ACTIVITY LIST:
1. In the Popular, Inc. press release, on what date will the Senior Notes mature?
2. Continue the Popular, Inc. press release from the point where it stops.

PASSAGE SHOWN:
<<<<
SAN JUAN, Puerto Rico--(BUSINESS WIRE)-- Popular, Inc. (“Popular”) (NASDAQ:BPOP) announced today that it has agreed to sell an aggregate of $450,000,000 principal amount of its 7.000% Senior Notes due 2019 (the “Senior Notes”). Popular intends to use approximately $400 million of the net proceeds from the offering plus available cash to redeem its junior subordinated debentures held by Popular Capital Trust III (the “Trust”), at a redemption price of 100% of the principal amount outstanding, plus accrued and unpaid interest. The Trust will in turn redeem the $935 million of its trust capital securities held by the U.S. Treasury. The trust capital securities were issued to the U.S. Treasury in August 2009 in exchange for the 935,000 shares of Popular’s Series C preferred stock initially issued in December 2008 to the U.S. Treasury under the TARP Capital Purchase Program. Popular intends to use the remaining net proceeds from the offering to provide additional liquidity to the holding company.

The Senior Notes will bear interest at a rate of 7% per year, payable on January 1 and July 1 of each year, commencing on January 1, 2015. The Senior Notes will mature on July 1, 2019.
>>>>
SOURCE DATA:
<<<<
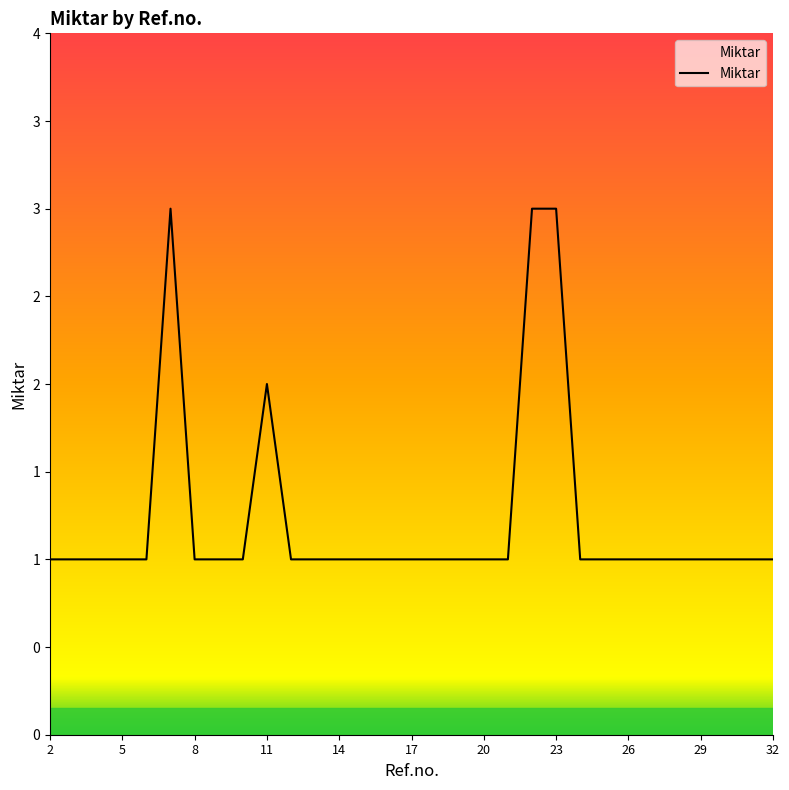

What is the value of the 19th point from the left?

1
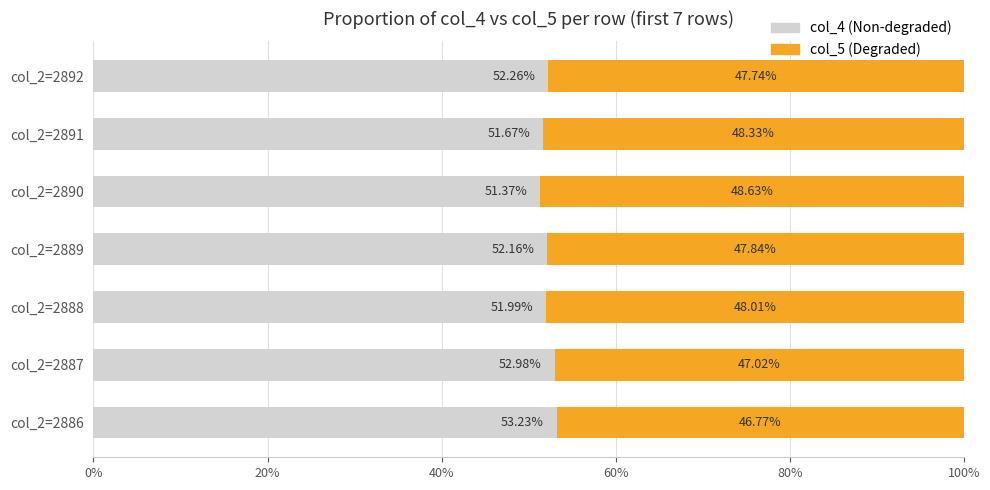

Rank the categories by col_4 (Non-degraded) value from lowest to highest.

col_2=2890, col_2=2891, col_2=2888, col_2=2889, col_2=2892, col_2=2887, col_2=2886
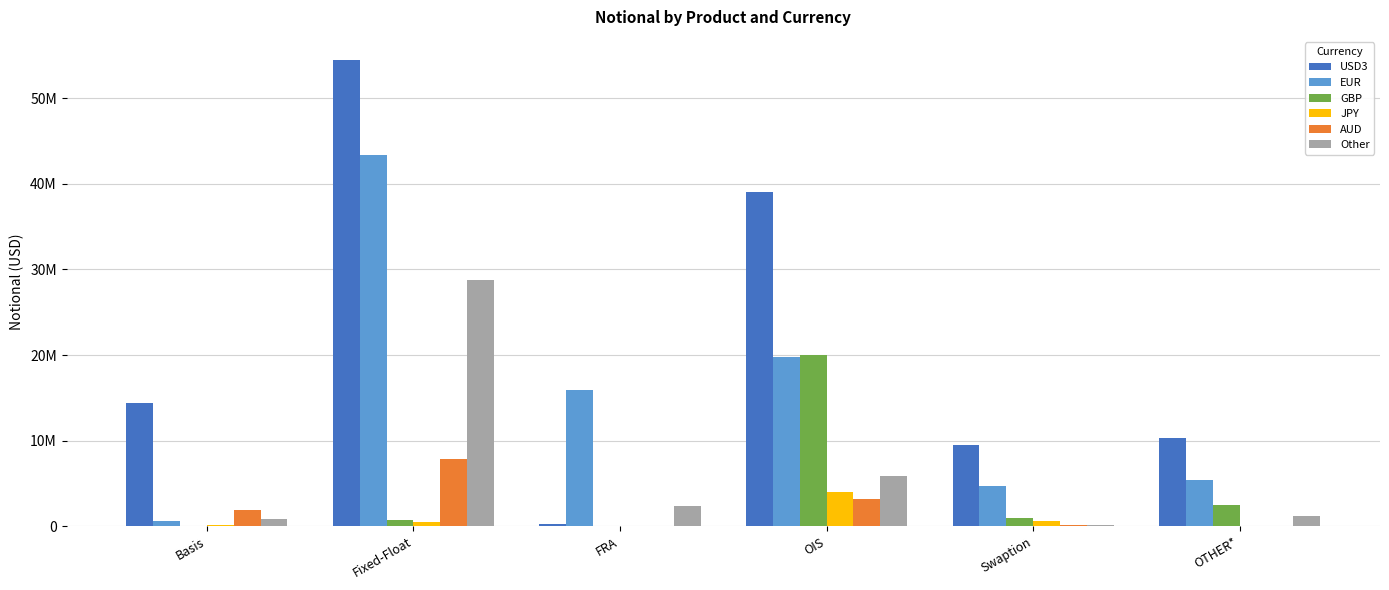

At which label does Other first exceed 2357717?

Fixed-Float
>>>>
ANSWERS BELOW:
1. July 1, 2019.

2.
J.P. Morgan Securities LLC is serving as Capital Advisor related to Popular’s capital plan and TARP repayment acting as the sole book-running manager of the offering. Goldman, Sachs & Co. is acting as senior co-manager and Barclays Capital Inc., Credit Suisse Securities (USA) LLC, Deutsche Bank Securities Inc., Drexel Hamilton, LLC, Guggenheim Securities, LLC, Keefe, Bruyette & Woods, Inc., Nomura Securities International, Inc., Popular Securities, LLC, RBC Capital Markets, LLC, Sandler O’Neill & Partners, L.P. and Wells Fargo Securities, LLC are acting as co-managers of the offering. The offering is being conducted as a public offering by means of a prospectus supplement filed as part of an effective shelf registration statement filed with the Securities and Exchange Commission (“SEC”) on Form S-3. Popular expects to close the offering on or about July 1, 2014.

Before investing in the offering, interested parties may read the prospectus supplement and the accompanying prospectus for the offering and the other documents Popular has filed with the SEC, which are incorporated by reference in the prospectus supplement and the accompanying prospectus and provide more complete information about Popular and the offering. Copies of the preliminary prospectus supplement and the accompanying prospectus relating to the offering may be obtained, when available, from J.P. Morgan Securities LLC, 383 Madison Avenue, New York, NY 10179, Attention: Investment Grade Syndicate Desk or by calling (212)-834-4533. Electronic copies of the prospectus supplement may be obtained by visiting EDGAR on the SEC's website at http://www.sec.gov/.

This announcement does not constitute an offer to sell or a solicitation of an offer to buy nor shall there be any sale of the securities in any state or jurisdiction in which such offer, solicitation or sale would be unlawful prior to registration or qualification under the securities laws of any such state or jurisdiction. This press release is being issued pursuant to and in accordance with Rule 134 under the Securities Act of 1933, as amended. Any offer, if at all, will be made only by means of a prospectus supplement and the accompanying prospectus, forming a part of the effective registration statement.

About Popular, Inc.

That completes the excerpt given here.